Chinese scientists design battery concept to tame heat with pressure
BEIJING -- A team of Chinese researchers has designed a new battery concept that can extract thermal energy from low-temperature waste heat sources and reuse it on demand simply by controlling the pressure.
About 70 percent of the world's primary energy consumption is lost after conversion, mainly in the form of heat, and harvesting and reusing the lost energy is both profitable and eco-friendly.
The team of scientists, led by researchers from the Institute of Metal Research under the Chinese Academy of Sciences, developed a "heat battery" with ammonium thiocyanate that can store the heat directly instead of transferring it to other forms like chemical energy.

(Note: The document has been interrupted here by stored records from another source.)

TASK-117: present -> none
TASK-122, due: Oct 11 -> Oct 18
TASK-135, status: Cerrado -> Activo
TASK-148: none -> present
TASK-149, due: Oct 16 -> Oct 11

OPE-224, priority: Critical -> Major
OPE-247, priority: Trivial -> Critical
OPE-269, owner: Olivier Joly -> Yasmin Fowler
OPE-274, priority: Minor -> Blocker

They managed to utilize the unique "inverse barocaloric effect," which absorbs heat with pressure while releasing heat with pressure relief. This is the opposite of the typical barocaloric effect.

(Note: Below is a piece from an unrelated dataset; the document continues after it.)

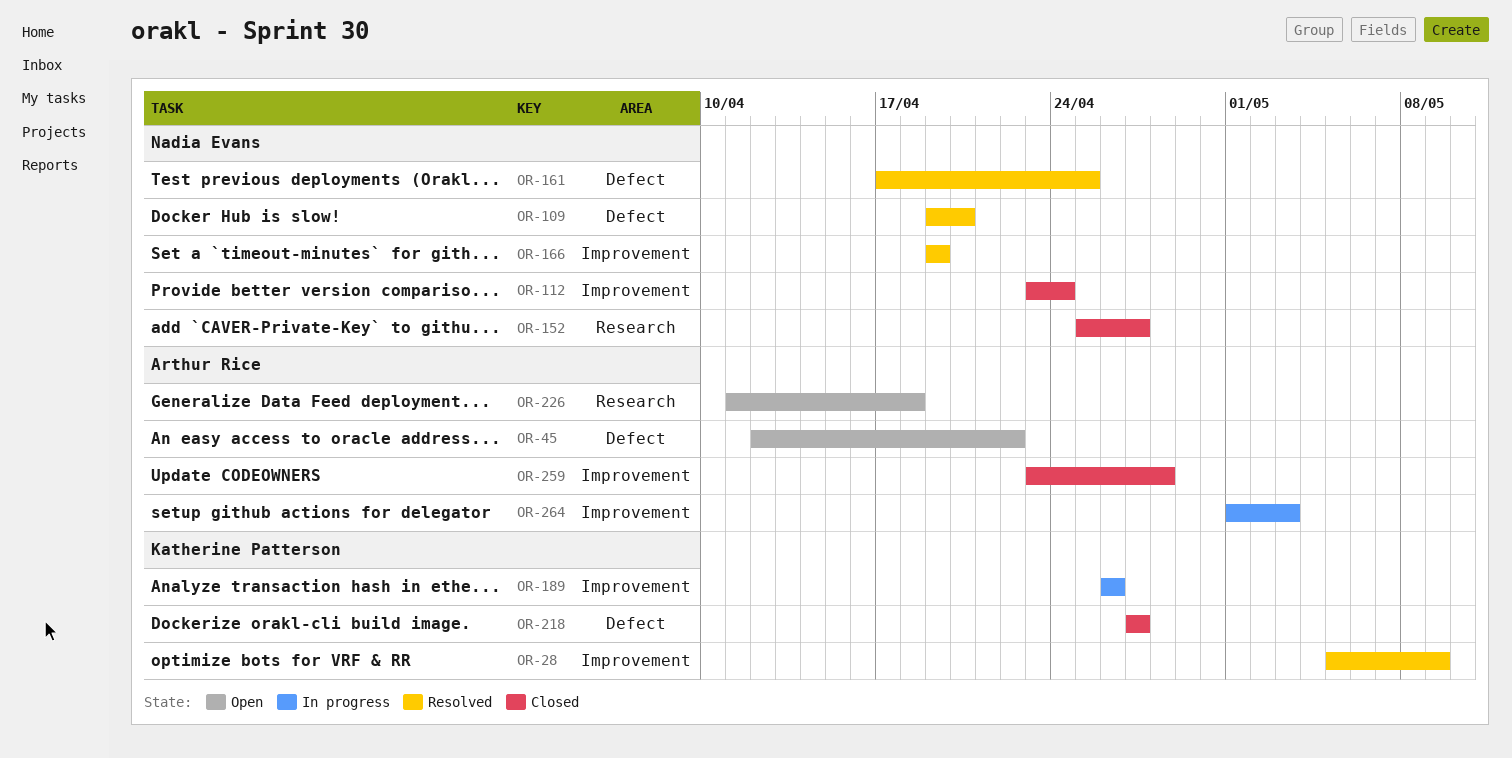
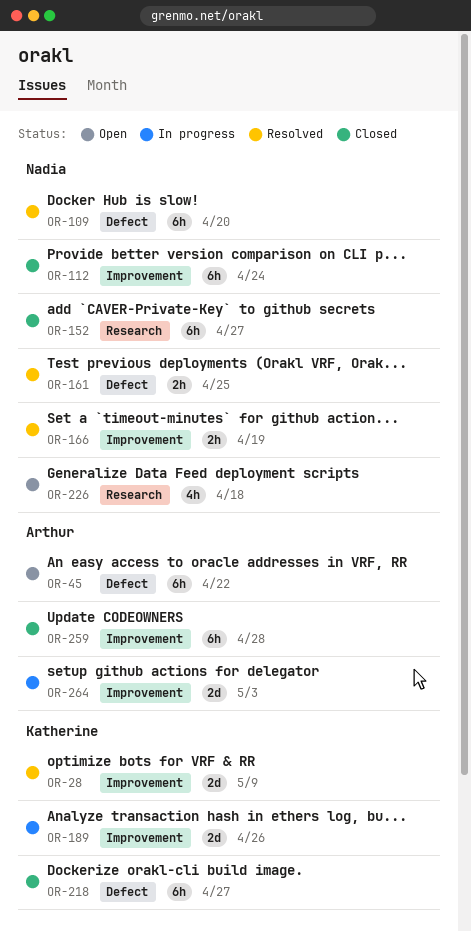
OR-226, owner: Arthur Rice -> Nadia Evans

"A barocaloric thermal battery cycle consists of three steps, namely, thermal charging upon pressurization, storage with pressure and thermal discharging upon depressurization," said Li Bing, the corresponding author of the study published recently in the journal Science Advances.
The pressure-restrained heat-carrying phase can better guarantee stable long-duration storage, according to the study.
The heat release that takes place at depressurization is 11 times more than the input mechanical energy, the study noted.
Apart from storing waste heat in thermal power plants, the thermal battery is also expected to have broad applications in other areas such as solid-state refrigeration, smart grids and house heat management, contributing to China's efforts to peak carbon dioxide emissions by 2030 and achieve carbon neutrality by 2060, the researchers said.